Drop the pictures and extract exactly the lines from the one that contains "List each element's" through the end of the material.

--------

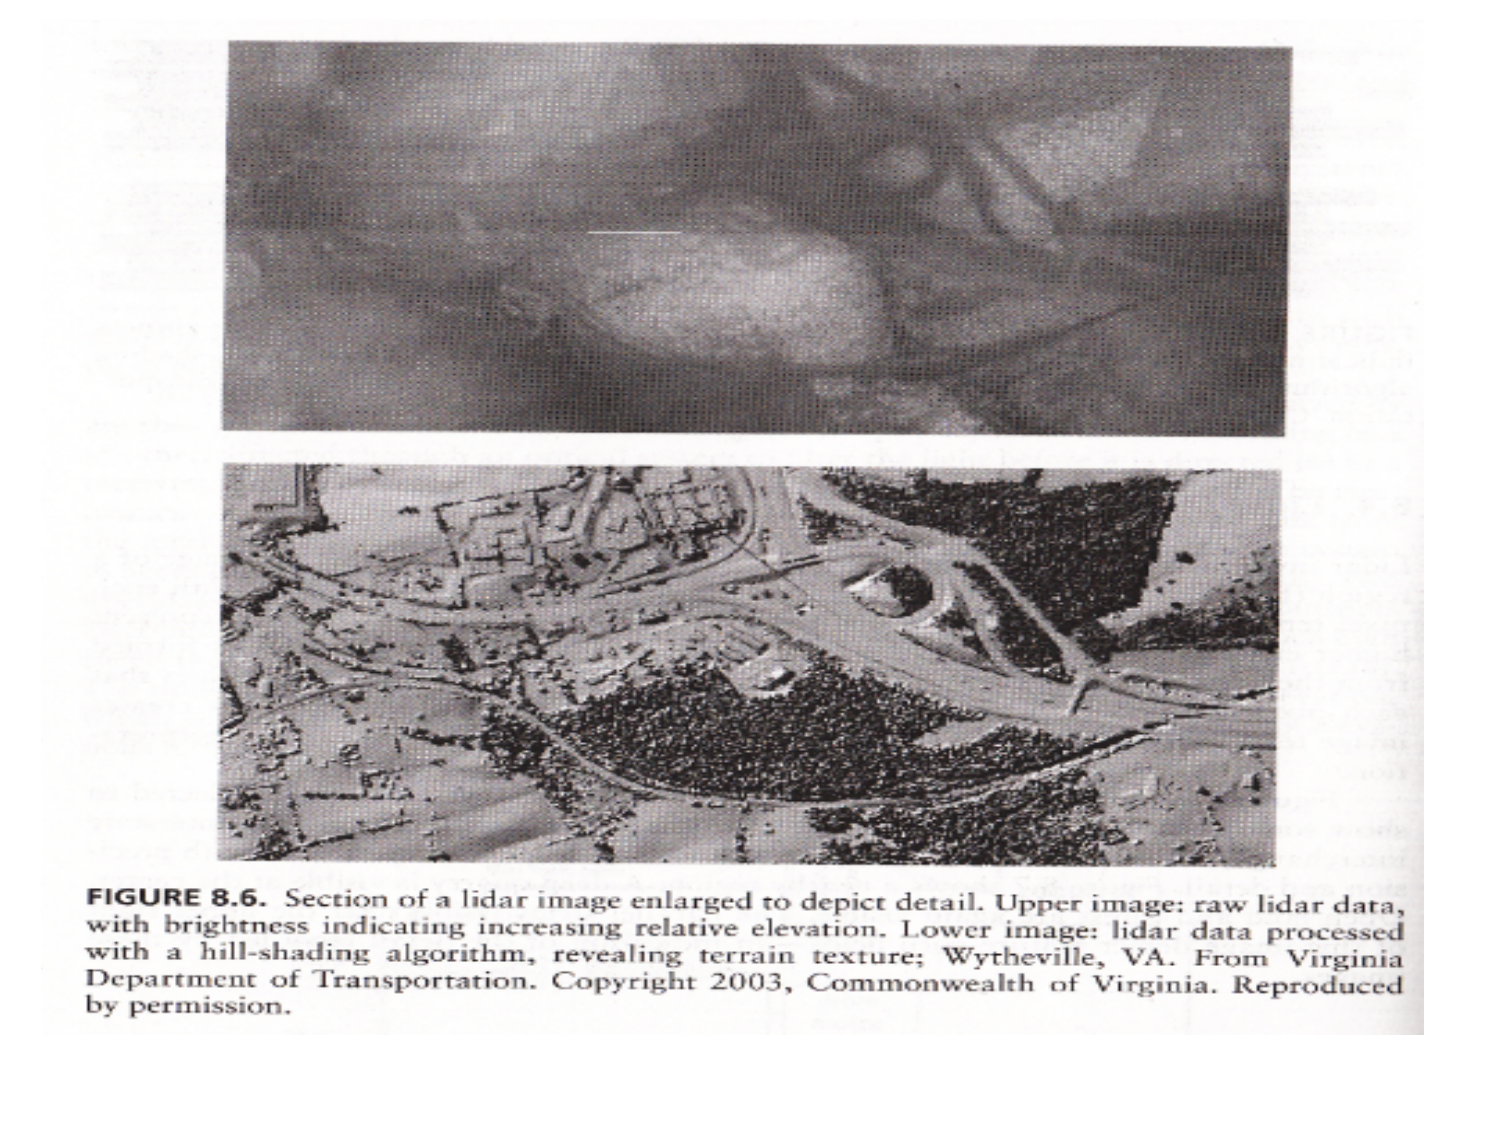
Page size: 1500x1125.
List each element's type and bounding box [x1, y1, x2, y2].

picture [41, 18, 1424, 1036]
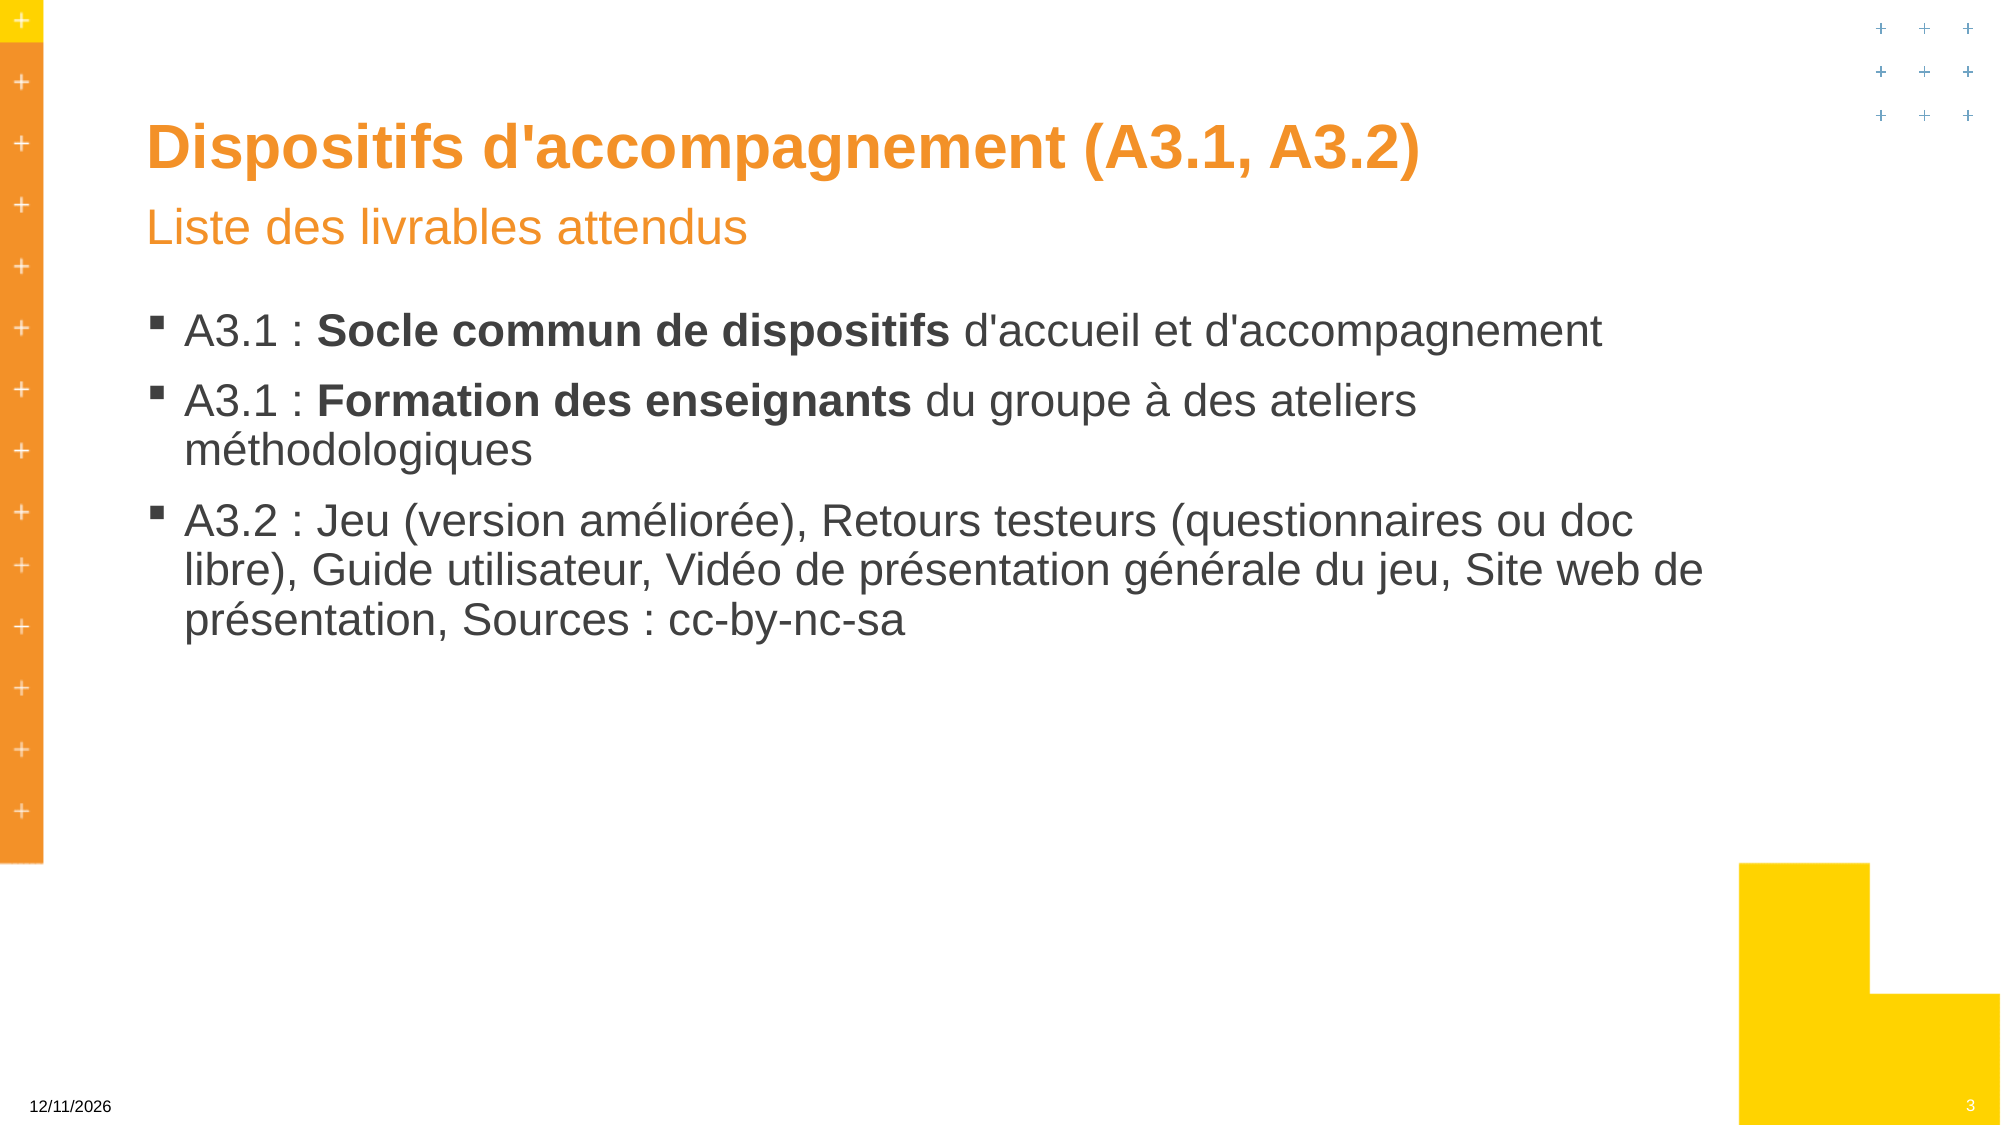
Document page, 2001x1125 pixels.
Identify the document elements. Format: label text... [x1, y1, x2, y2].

text_box Dispositifs d'accompagnement (A3.1, A3.2) [146, 114, 1855, 207]
list A3.1 : Socle commun de dispositifs d'accueil et d'accompagnement A3.1 : Formation des enseignants du groupe à des ateliers méthodologiques A3.2 : Jeu (version améliorée), Retours testeurs (questionnaires ou doc libre), Guide utilisateur, Vidéo de présentation générale du jeu, Site web de présentation, Sources : cc-by-nc-sa [146, 306, 1734, 1014]
slide_number 3 [1531, 1084, 1982, 1125]
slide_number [23, 1085, 474, 1125]
picture [0, 0, 2001, 1125]
text_box Liste des livrables attendus [145, 201, 1851, 294]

--------

- _TASK SOLUTION_:
List each element's type and bounding box [x1, y1, x2, y2].

picture [41, 18, 1424, 1036]
Document page, 2001x1125 pixels.
Identify the document elements. Format: label text... [x1, y1, x2, y2].

text_box Dispositifs d'accompagnement (A3.1, A3.2) [146, 114, 1855, 207]
list A3.1 : Socle commun de dispositifs d'accueil et d'accompagnement A3.1 : Formation des enseignants du groupe à des ateliers méthodologiques A3.2 : Jeu (version améliorée), Retours testeurs (questionnaires ou doc libre), Guide utilisateur, Vidéo de présentation générale du jeu, Site web de présentation, Sources : cc-by-nc-sa [146, 306, 1734, 1014]
slide_number 3 [1531, 1084, 1982, 1125]
slide_number [23, 1085, 474, 1125]
picture [0, 0, 2001, 1125]
text_box Liste des livrables attendus [145, 201, 1851, 294]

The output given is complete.